··· 연습용 데이터 ···
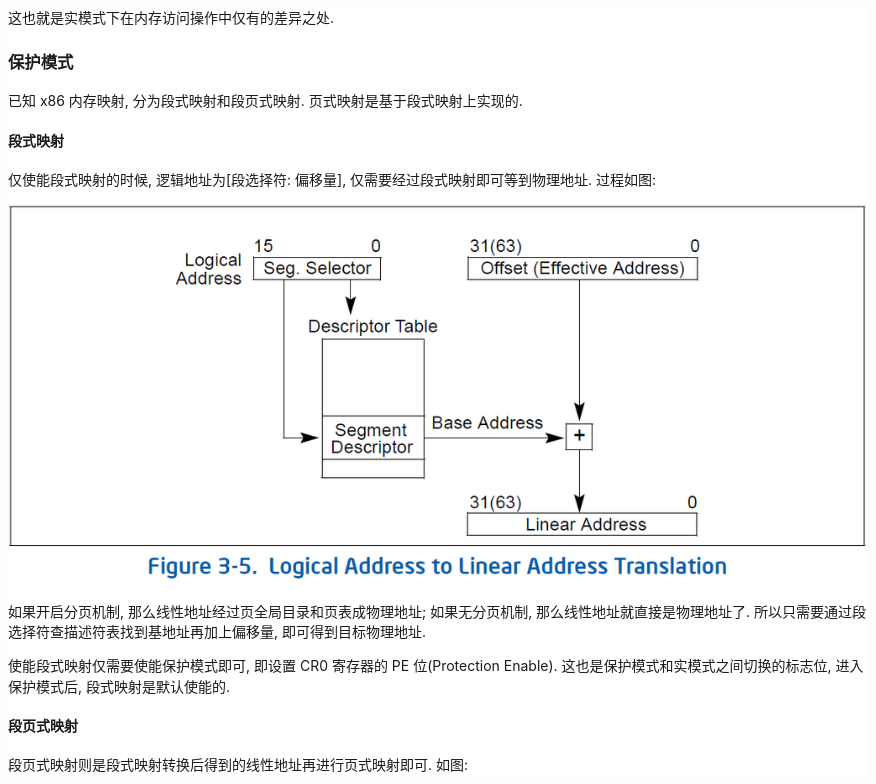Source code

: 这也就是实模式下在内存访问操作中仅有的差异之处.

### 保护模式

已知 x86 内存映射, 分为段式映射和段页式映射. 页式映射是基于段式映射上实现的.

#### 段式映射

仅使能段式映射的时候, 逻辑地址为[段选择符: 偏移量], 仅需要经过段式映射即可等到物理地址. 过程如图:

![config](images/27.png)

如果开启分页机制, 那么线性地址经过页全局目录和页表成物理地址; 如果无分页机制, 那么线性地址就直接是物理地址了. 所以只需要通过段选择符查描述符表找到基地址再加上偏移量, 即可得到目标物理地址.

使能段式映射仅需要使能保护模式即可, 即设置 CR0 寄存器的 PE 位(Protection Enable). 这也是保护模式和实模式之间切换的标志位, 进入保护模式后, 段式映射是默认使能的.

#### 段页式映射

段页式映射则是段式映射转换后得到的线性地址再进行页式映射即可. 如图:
···
*지시 사항:* 위 데이터를 그림만 빼고 한 글자도 바꾸지 말고 그대로 옮겨 적으세요.

*답변란:*
Source code

: 这也就是实模式下在内存访问操作中仅有的差异之处.

### 保护模式

已知 x86 内存映射, 分为段式映射和段页式映射. 页式映射是基于段式映射上实现的.

#### 段式映射

仅使能段式映射的时候, 逻辑地址为[段选择符: 偏移量], 仅需要经过段式映射即可等到物理地址. 过程如图:

![config](images/27.png)

如果开启分页机制, 那么线性地址经过页全局目录和页表成物理地址; 如果无分页机制, 那么线性地址就直接是物理地址了. 所以只需要通过段选择符查描述符表找到基地址再加上偏移量, 即可得到目标物理地址.

使能段式映射仅需要使能保护模式即可, 即设置 CR0 寄存器的 PE 位(Protection Enable). 这也是保护模式和实模式之间切换的标志位, 进入保护模式后, 段式映射是默认使能的.

#### 段页式映射

段页式映射则是段式映射转换后得到的线性地址再进行页式映射即可. 如图:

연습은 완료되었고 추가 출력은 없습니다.